"Mas, melihat cowok gondrong berkucir aja, darah di hati ini mengalir", kata Andi, aku sampai tidak tahu apakah itu keringat atau airmata yang mengalir dari matanya.
Memang teman dia yang dipergoki tidur sama pacar barunya, gondrong. Aku tidak bisa berkata apa-apa, tercekat, dan tidak bisa melakukan apa-apa, kecuali mengelus punggungnya.
Kami berjalan sedikit melambat, dan suara kaki kami dikalahkan oleh suara nafas dalam dia.
"Perasaan seperti itu selalu menghantui ku ketika bersama dia, ataupun sedang sendirian", "aku tidak tahu harus melakukan apa untuk menghilangkan perasaan ini, mengatasi ini". Aku tahu selama ini, Andi selalu tidak tahu apa yang dia harus lakukan.
Dan ketika kabut gelap datang menghampirinya, dia selalu merasa tertekan, ingin lari, ingin pergi, tetapi sekali lagi cinta selalu menahannya.Â
Setelah lima tahun berjalan, Andi selalu bertahan dengan rasa sakit dan cinta, seenggaknya dia masih mempunyai cinta, masih mempertahankan cinta, walaupun begitu, dia akhirnya ditinggalkan.
Dalamnya cinta yang dia punya, menikam lagi hatinya, dan menusuk sampai dasar, "Mas, dia sudah menemukan yang dia mau, dan aku ditinggalkan, dilepas, dihempas"
"Ternyata, perjuangan, pengorbanan, Â kesetiaan, luka tidak cukup berharga dimatanya, Mas", Andi terduduk bersimpuh menangis, dan aku memeluknya, aku tahu, kebaikan gak selamanya menemukan jalan yang lapang.
Sambil bersenggukan Andi menangis, dan dalam hati aku berkata "Apakah kita harus selalu baik?

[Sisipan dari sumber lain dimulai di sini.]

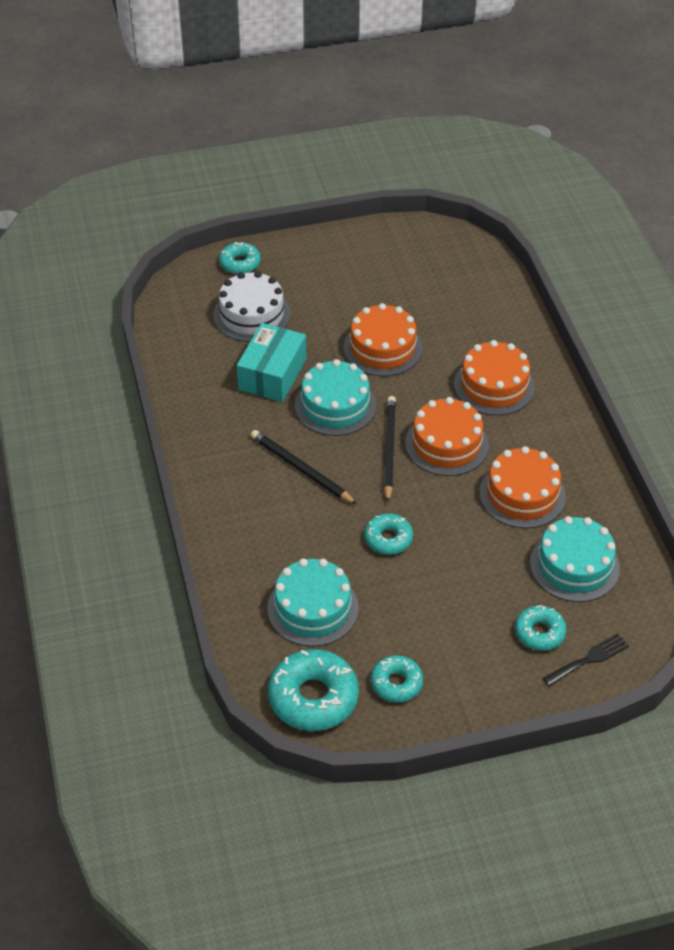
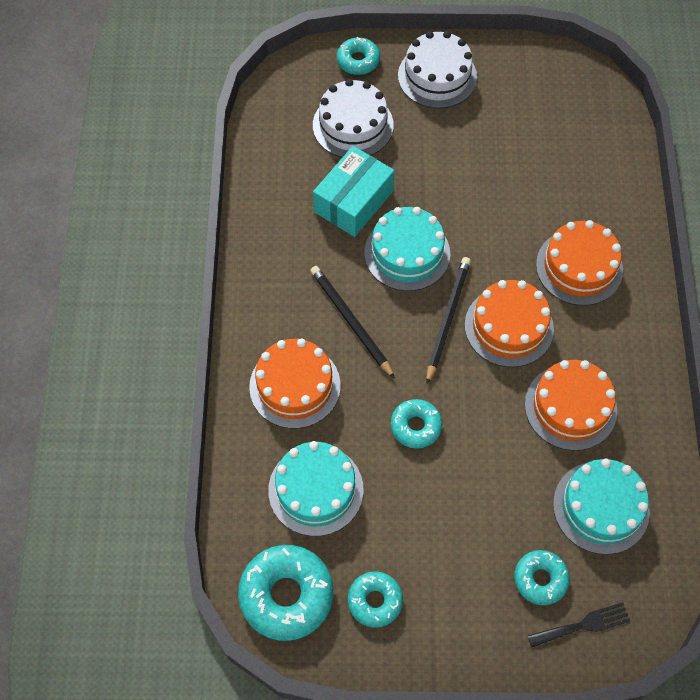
camera: 15 degrees right, 15 degrees up
orange cake [343,303,423,377] -> orange cake moved to [249,339,341,429]
none -> white cake [398,31,477,108]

Sore itu menjadi gelap, rintik hujan mulai turun membasahi kami berdua, kami berdiri dan berjalan lagi, aku melihat wajah Andi, dan melihat Airmatanya, bercampur dengan air hujan yang mulai deras, menetes ke tanah, membasahi jalanan kami pulang.
Air bercampur airmata itu menetes, tersapu oleh kendaraan lewat, bercampur dengan debu jalan, mengalir ke sungai dan berhenti di laut keabadian.